ABOUT THIS EXERCISE
After finding the line with "(english Longbow) ist meist" in the entries below, retype exactly each line from there through the line with "filter như vậ", including that final line.
Segment Open
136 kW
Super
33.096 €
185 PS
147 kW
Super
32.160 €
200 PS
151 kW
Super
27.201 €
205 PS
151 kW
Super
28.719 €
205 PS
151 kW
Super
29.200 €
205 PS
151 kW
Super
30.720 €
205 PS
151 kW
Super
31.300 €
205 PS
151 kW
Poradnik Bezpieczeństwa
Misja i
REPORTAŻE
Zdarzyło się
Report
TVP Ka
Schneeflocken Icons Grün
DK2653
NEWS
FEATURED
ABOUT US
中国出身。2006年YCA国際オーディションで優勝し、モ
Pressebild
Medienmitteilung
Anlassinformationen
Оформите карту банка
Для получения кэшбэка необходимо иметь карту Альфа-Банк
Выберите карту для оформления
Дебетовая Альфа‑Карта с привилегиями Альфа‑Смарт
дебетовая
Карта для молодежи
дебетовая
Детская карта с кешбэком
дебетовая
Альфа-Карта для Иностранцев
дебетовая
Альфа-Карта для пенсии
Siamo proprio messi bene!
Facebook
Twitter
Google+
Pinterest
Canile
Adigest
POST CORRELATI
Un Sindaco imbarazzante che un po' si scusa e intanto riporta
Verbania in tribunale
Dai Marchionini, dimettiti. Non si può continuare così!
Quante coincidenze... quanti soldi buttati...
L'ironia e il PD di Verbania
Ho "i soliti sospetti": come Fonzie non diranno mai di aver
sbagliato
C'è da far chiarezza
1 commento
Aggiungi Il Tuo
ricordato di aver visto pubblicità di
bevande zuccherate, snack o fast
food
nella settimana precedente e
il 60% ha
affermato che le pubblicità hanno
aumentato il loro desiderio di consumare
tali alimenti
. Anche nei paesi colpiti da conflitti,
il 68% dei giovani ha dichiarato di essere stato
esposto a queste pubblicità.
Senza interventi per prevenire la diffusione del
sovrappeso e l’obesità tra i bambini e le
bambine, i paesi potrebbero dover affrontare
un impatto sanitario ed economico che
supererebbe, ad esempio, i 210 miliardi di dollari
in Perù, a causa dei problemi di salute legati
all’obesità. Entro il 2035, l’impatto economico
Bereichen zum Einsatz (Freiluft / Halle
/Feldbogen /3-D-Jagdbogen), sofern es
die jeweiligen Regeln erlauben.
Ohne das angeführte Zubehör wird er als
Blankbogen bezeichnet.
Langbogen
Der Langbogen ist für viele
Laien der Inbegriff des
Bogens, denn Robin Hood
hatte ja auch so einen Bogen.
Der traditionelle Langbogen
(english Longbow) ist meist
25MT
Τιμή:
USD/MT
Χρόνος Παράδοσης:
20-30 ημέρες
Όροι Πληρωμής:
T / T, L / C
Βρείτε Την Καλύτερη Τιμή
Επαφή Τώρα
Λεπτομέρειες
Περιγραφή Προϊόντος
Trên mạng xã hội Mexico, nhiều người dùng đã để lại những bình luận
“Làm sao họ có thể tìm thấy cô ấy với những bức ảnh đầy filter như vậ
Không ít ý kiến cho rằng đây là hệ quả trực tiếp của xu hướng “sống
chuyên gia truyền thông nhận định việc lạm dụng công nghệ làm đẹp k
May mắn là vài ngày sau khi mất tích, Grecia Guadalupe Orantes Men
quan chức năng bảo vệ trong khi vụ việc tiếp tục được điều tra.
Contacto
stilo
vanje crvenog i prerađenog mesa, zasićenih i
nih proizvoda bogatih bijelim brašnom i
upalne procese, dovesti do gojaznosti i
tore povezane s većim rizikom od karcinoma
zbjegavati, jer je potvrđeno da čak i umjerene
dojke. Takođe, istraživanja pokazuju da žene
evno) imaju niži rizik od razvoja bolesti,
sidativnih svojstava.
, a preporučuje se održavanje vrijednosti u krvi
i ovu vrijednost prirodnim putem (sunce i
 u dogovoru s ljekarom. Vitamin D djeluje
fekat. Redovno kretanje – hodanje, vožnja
Segment Closed
EXPECTED ANSWER
(english Longbow) ist meist
25MT
Τιμή:
USD/MT
Χρόνος Παράδοσης:
20-30 ημέρες
Όροι Πληρωμής:
T / T, L / C
Βρείτε Την Καλύτερη Τιμή
Επαφή Τώρα
Λεπτομέρειες
Περιγραφή Προϊόντος
Trên mạng xã hội Mexico, nhiều người dùng đã để lại những bình luận
“Làm sao họ có thể tìm thấy cô ấy với những bức ảnh đầy filter như vậ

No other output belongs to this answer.